I am using the GIZA++ for aligning word from the bitexts from the Europarl corpus.
Before i train the alignment model using GIZA++
, i need to use the mkcls script to making classes that is necessary for Hidden Markov Model algorithm as such:
mkcls -n10 -pcorp.tok.low.src -Vcorp.tok.low.src.vcb.classes
I have tried it with a small size 1000 lines corpus and it works properly and completed in a few minutes. Now i'm trying it on corpus with 1,500,000 lines and it's taking up 100% of one of the my CPU (Six-Core AMD Opteron(tm) Processor 2431 × 12)

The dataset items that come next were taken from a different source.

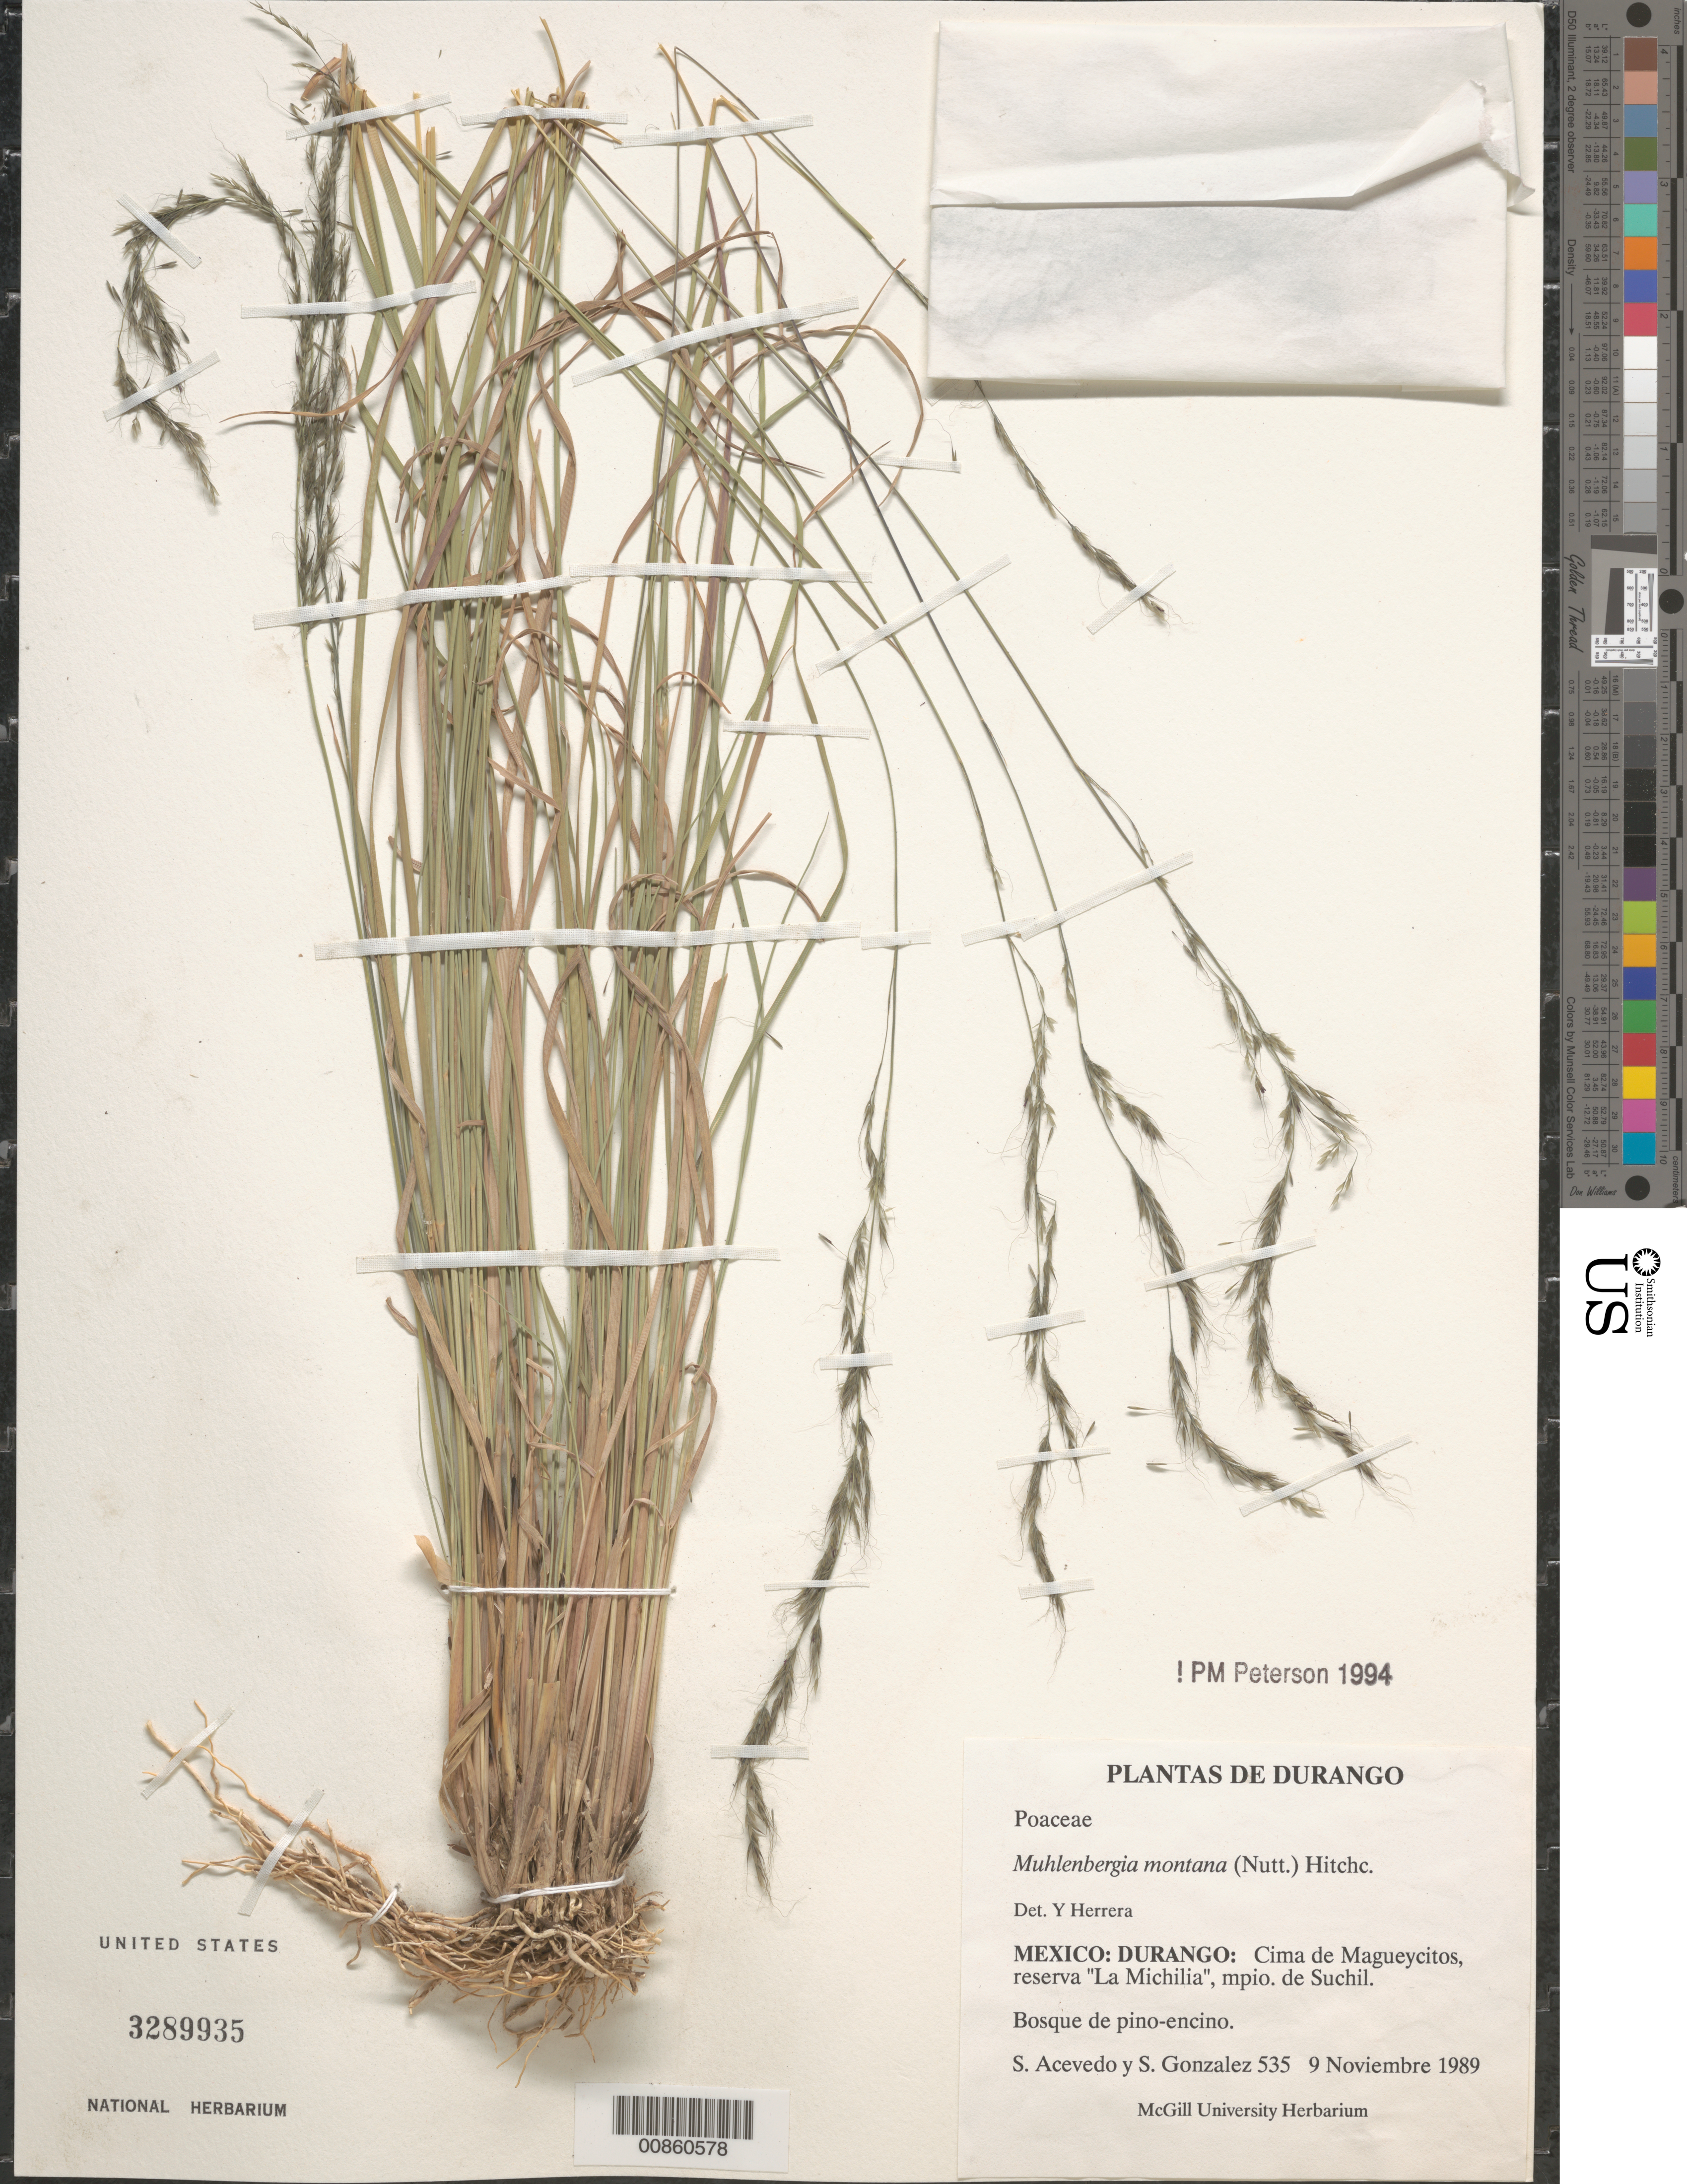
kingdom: Plantae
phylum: Tracheophyta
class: Liliopsida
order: Poales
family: Poaceae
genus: Muhlenbergia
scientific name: Muhlenbergia montana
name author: (Nutt.) Hitchc.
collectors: S. Acevedo & S. Gonzalez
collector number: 535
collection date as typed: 09 Nov 1989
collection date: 1989-11-09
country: Mexico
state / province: Durango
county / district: Súchil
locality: Cima de Magueycitos, reserva La Michilia, mpio. Suchil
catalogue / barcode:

Before making the classes, i have taken the necessary step to tokenize, lower all upper cases and filter out lines with more than 40 words.
Does anyone have similar experience on the mkcls
for GIZA++? How is it solved? If anyone had done the same on the Europarl corpus, how long did it take you to run the mkcls
?
Because the
mkcls
script forMOSES
andGIZA++
isn't parallelized, and the number of sentences and words in the 1.5 million words in Europarl corpus, it takes around 1-2 hours to make the vocabulary classes.the other pre-GIZA++ processing steps (viz.
plain2snt
,snt2cooc
) takes much much lesser time and processing power.